NACER CHADLI

L’élégant n°11 des Diables a été à deux doigts de tout abandonner. C’était avant qu’il ne fasse la connaissance de l’ex-joueur brésilien Rubenilson. Nous avons rencontré celui qui l’a relancé et amené au sommet.

17 septembre 2006. Axel Witsel remplace Steven Defour et effectue ses débuts avec le Standard de Liège sur la pelouse du FC Brussels. Le futur Soulier d’Or 2008 n’a que 17 ans. Son meilleur ami, Nacer Chadli, est, lui, dans le trou. Les deux comparses ont beau avoir tapé leurs premiers ballons dans leur quartier de Vottem, poursuivi leur écolage au Standard – Axel en tant que récupérateur et Nacer numéro 10 -, à l’aube de leurs 16 ans, leurs carrières vont prendre des trajectoires bien différentes. Axel va connaître l’éclosion que tout le monde connaît alors que Nacer est viré du Standard par Christophe Dessy.

 » Monsieur Dessy a annoncé à mon entraîneur que je n’avais pas le niveau pour passer en Juniors. Je m’y attendais un peu car j’avais été écarté à la Noël et demandé ses raisons. Il m’a expliqué que j’étais habile techniquement mais que j’avais pas la mentalité pour devenir pro.  » Standard, clap fin. Chadli retrouve, alors, un peu d’espoir de l’autre côté de la frontière, au MVV Maastricht. Le Liégeois brille régulièrement avec la réserve mais reste dans un total anonymat. Son avenir semble bouché d’autant que le club frontalier connaît de sérieux soucis financiers. Mais comme dans toutes les belles histoires, il y a une belle rencontre. Et celle-ci arrive alors que le joueur est sur le point de laisser tomber les bras, de mettre aux placards ses rêves de joueur pro, d’aller taper la balle avec ses potes et se consacrer totalement à ses études.

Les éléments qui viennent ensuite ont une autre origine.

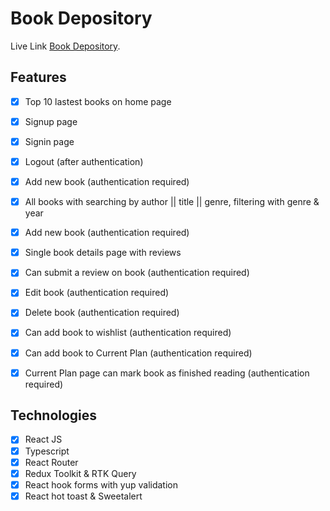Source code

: # Book Depository

Live Link [Book Depository](https://booking-depository.vercel.app/).

## Features

- [x] Top 10 lastest books on home page
- [x] Signup page
- [x] Signin page
- [x] Logout (after authentication)
- [x] Add new book (authentication required)
- [x] All books with searching by author || title || genre, filtering with genre & year 
- [x] Add new book (authentication required)
- [x] Single book details page with reviews
- [x] Can submit a review on book (authentication required)
- [x] Edit book (authentication required)
- [x] Delete book (authentication required)
- [x] Can add book to wishlist (authentication required)
- [x] Can add book to Current Plan (authentication required)
- [x] Current Plan page can mark book as finished reading (authentication required)


## Technologies 
- [x] React JS
- [x] Typescript
- [x] React Router
- [x] Redux Toolkit & RTK Query
- [x] React hook forms with yup validation
- [x] React hot toast & Sweetalert
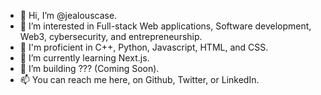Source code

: - 👋 Hi, I’m @jealouscase.
- 👀 I’m interested in Full-stack Web applications, Software development, Web3, cybersecurity, and entrepreneurship.
- 💪 I'm proficient in C++, Python, Javascript, HTML, and CSS.
- 🌱 I’m currently learning Next.js.
- 🚧 I’m building ??? (Coming Soon).
- 📫 You can reach me here, on Github, Twitter, or LinkedIn.

<!---
jealouscase/jealouscase is a ✨ special ✨ repository because its `README.md` (this file) appears on your GitHub profile.
You can click the Preview link to take a look at your changes.
--->
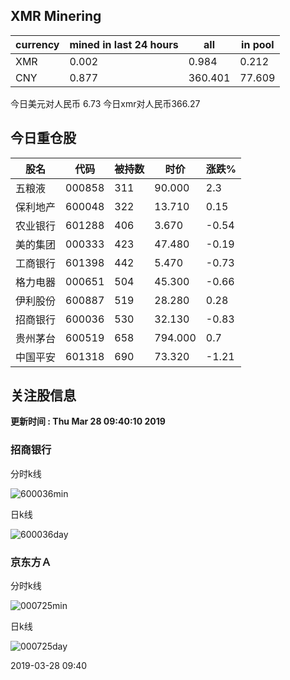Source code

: ## XMR Minering

|currency|mined in last 24 hours|all|in pool|
|---|---|---|---|
|XMR|0.002|0.984|0.212|
|CNY|0.877|360.401|77.609|

今日美元对人民币 6.73	今日xmr对人民币366.27


## 今日重仓股 

|股名|代码|被持数|时价|涨跌%|
|---|---|---|---|---|
|五粮液|000858|311|90.000|2.3|
|保利地产|600048|322|13.710|0.15|
|农业银行|601288|406|3.670|-0.54|
|美的集团|000333|423|47.480|-0.19|
|工商银行|601398|442|5.470|-0.73|
|格力电器|000651|504|45.300|-0.66|
|伊利股份|600887|519|28.280|0.28|
|招商银行|600036|530|32.130|-0.83|
|贵州茅台|600519|658|794.000|0.7|
|中国平安|601318|690|73.320|-1.21|

## 关注股信息
**更新时间 : Thu Mar 28 09:40:10 2019**
### 招商银行 
分时k线

![600036min](http://image.sinajs.cn/newchart/min/n/sh600036.gif)

日k线

![600036day](http://image.sinajs.cn/newchart/daily/n/sh600036.gif)

### 京东方Ａ 
分时k线

![000725min](http://image.sinajs.cn/newchart/min/n/sz000725.gif)

日k线

![000725day](http://image.sinajs.cn/newchart/daily/n/sz000725.gif)

2019-03-28 09:40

Rubenilson, ex-joueur brésilien passé notamment par le RWDM, l’Antwerp et parti après aux quatre coins du globe (Corée, Turquie, Dubai, Roumanie, etc), reçoit un beau jour le coup de fil désespéré de Amin, un des frères de Nacer. Rubenilson dit  » Rubi «  travaille alors avec l’agent de joueurs, Daniel Evrard. Il est son bras droit, ou plutôt son oeil avisé, celui qui doit déceler le talent en herbe.  » Avant cela, il avait sondé tous les autres managers belges de la région mais personne ne voulait se déplacer pour aller voir quelqu’un qui évoluait en équipe réserve d’une D2 hollandaise « , poursuit Rubi.

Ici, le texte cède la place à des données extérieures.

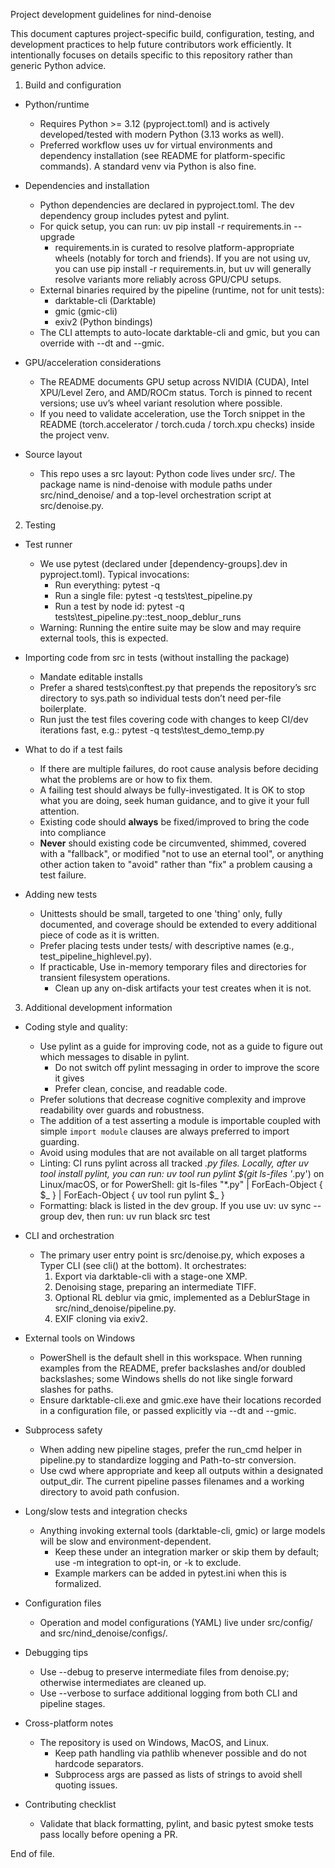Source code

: Project development guidelines for nind-denoise

This document captures project-specific build, configuration, testing, and development practices to help future contributors work efficiently. It intentionally focuses on details specific to this repository rather than generic Python advice.

1) Build and configuration

- Python/runtime
  - Requires Python >= 3.12 (pyproject.toml) and is actively developed/tested with modern Python (3.13 works as well).
  - Preferred workflow uses uv for virtual environments and dependency installation (see README for platform-specific commands). A standard venv via Python is also fine.

- Dependencies and installation
  - Python dependencies are declared in pyproject.toml. The dev dependency group includes pytest and pylint.
  - For quick setup, you can run: uv pip install -r requirements.in --upgrade
    - requirements.in is curated to resolve platform-appropriate wheels (notably for torch and friends). If you are not using uv, you can use pip install -r requirements.in, but uv will generally resolve variants more reliably across GPU/CPU setups.
  - External binaries required by the pipeline (runtime, not for unit tests):
    - darktable-cli (Darktable) 
    - gmic (gmic-cli) 
    - exiv2 (Python bindings) 
  - The CLI attempts to auto-locate darktable-cli and gmic, but you can override with --dt and --gmic. 

- GPU/acceleration considerations
  - The README documents GPU setup across NVIDIA (CUDA), Intel XPU/Level Zero, and AMD/ROCm status. Torch is pinned to recent versions; use uv’s wheel variant resolution where possible.
  - If you need to validate acceleration, use the Torch snippet in the README (torch.accelerator / torch.cuda / torch.xpu checks) inside the project venv.

- Source layout
  - This repo uses a src layout: Python code lives under src/. The package name is nind-denoise with module paths under src/nind_denoise/ and a top-level orchestration script at src/denoise.py.

2) Testing

- Test runner
  - We use pytest (declared under [dependency-groups].dev in pyproject.toml). Typical invocations:
    - Run everything: pytest -q
    - Run a single file: pytest -q tests\test_pipeline.py
    - Run a test by node id: pytest -q tests\test_pipeline.py::test_noop_deblur_runs
  - Warning: Running the entire suite may be slow and may require external tools, this is expected.

- Importing code from src in tests (without installing the package)
  - Mandate editable installs
  - Prefer a shared tests\conftest.py that prepends the repository’s src directory to sys.path so individual tests don’t need per-file boilerplate.
  - Run just the test files covering code with changes to keep CI/dev iterations fast, e.g.:
    pytest -q tests\test_demo_temp.py

- What to do if a test fails
  - If there are multiple failures, do root cause analysis before deciding what the problems are or how to fix them.
  - A failing test should always be fully-investigated. It is OK to stop what you are doing, seek human guidance, and to give it your full attention.
  - Existing code should **always** be fixed/improved to bring the code into compliance
  - **Never** should existing code be circumvented, shimmed, covered with a "fallback", or modified "not to use an eternal tool",
or anything other action taken to "avoid" rather than "fix" a problem causing a test failure.

- Adding new tests
  - Unittests should be small, targeted to one 'thing' only, fully documented, and coverage should be extended to every additional piece of code as it is written. 
  - Prefer placing tests under tests/ with descriptive names (e.g., test_pipeline_highlevel.py).
  - If practicable, Use in-memory temporary files and directories for transient filesystem operations.
    - Clean up any on-disk artifacts your test creates when it is not. 

3) Additional development information

- Coding style and quality:
  - Use pylint as a guide for improving code, not as a guide to figure out which messages to disable in pylint.
    - Do not switch off pylint messaging in order to improve the score it gives
    - Prefer clean, concise, and readable code.
  - Prefer solutions that decrease cognitive complexity and improve readability over guards and robustness.
  - The addition of a test asserting a module is importable coupled with simple `import module` clauses are always
    preferred to import guarding.
  - Avoid using modules that are not available on all target platforms
  - Linting: CI runs pylint across all tracked *.py files. Locally, after uv tool install pylint, you can run: uv tool
    run pylint $(git ls-files '*.py') on Linux/macOS, or for PowerShell: git ls-files "*.py" | ForEach-Object { $_ } |
    ForEach-Object { uv tool run pylint $_ }
  - Formatting: black is listed in the dev group. If you use uv: uv sync --group dev, then run: uv run black src test

- CLI and orchestration
  - The primary user entry point is src/denoise.py, which exposes a Typer CLI (see cli() at the bottom). It orchestrates:
    1) Export via darktable-cli with a stage-one XMP.
    2) Denoising stage, preparing an intermediate TIFF.
    3) Optional RL deblur via gmic, implemented as a DeblurStage in src/nind_denoise/pipeline.py.
    4) EXIF cloning via exiv2.

- External tools on Windows
  - PowerShell is the default shell in this workspace. When running examples from the README, prefer backslashes and/or doubled backslashes; some Windows shells do not like single forward slashes for paths.
  - Ensure darktable-cli.exe and gmic.exe have their locations recorded in a configuration file, or passed explicitly via --dt and --gmic.

- Subprocess safety
  - When adding new pipeline stages, prefer the run_cmd helper in pipeline.py to standardize logging and Path-to-str conversion.
  - Use cwd where appropriate and keep all outputs within a designated output_dir. The current pipeline passes filenames and a working directory to avoid path confusion.

- Long/slow tests and integration checks
  - Anything invoking external tools (darktable-cli, gmic) or large models will be slow and environment-dependent.
    - Keep these under an integration marker or skip them by default; use -m integration to opt-in, or -k to exclude.
    - Example markers can be added in pytest.ini when this is formalized.

- Configuration files
  - Operation and model configurations (YAML) live under src/config/ and src/nind_denoise/configs/.

- Debugging tips
  - Use --debug to preserve intermediate files from denoise.py; otherwise intermediates are cleaned up.
  - Use --verbose to surface additional logging from both CLI and pipeline stages.

- Cross-platform notes
  - The repository is used on Windows, MacOS, and Linux. 
    - Keep path handling via pathlib whenever possible and do not hardcode separators. 
    - Subprocess args are passed as lists of strings to avoid shell quoting issues.

- Contributing checklist
  - Validate that black formatting, pylint, and basic pytest smoke tests pass locally before opening a PR.

End of file.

 » Moi, je me suis rendu sur place. Et après deux transversales, j’avais compris. Et puis, Nacer était tellement élégant sur le terrain, sa course, cette posture très droite, me faisait penser à Rai. J’avais son frère à mes côtés pendant le match, je lui ai dit : tu ne dois pas te tracasser : ton frère, c’est un crack. Dès cet instant, j’ai pris Nacer sous mon aile.  »

Carcasse de poulet

Son renvoi du Standard ne l’effraie pas un instant.  » Il arrive que les gens qui travaillent dans des clubs de foot comme le Standard soient des personnes qui n’ont pas grand-chose à voir avec le football, ce sont souvent des frustrés qui n’ont pas joué chez les pros et qui rejettent leur frustration sur certains jeunes, qui peuvent sembler un peu nonchalants, qui mettent leur casquette de travers, etc. Nacer en a fait les frais. Au Brésil, on réfléchit en termes de qualité, on se fout du reste. Et si la famille connaît des problèmes liés à la drogue ou n’a pas passez à manger, le club se déplace pour voir s’il y a moyen de faire quelque chose. C’est plus humain. En Belgique, c’est plus dur. Nonchalant, Nacer ? J’ai souvent entendu ça à son propos… Mais il faut savoir motiver les gamins.  » Et Rubenilson va s’atteler à remettre son poulain sur les bons rails.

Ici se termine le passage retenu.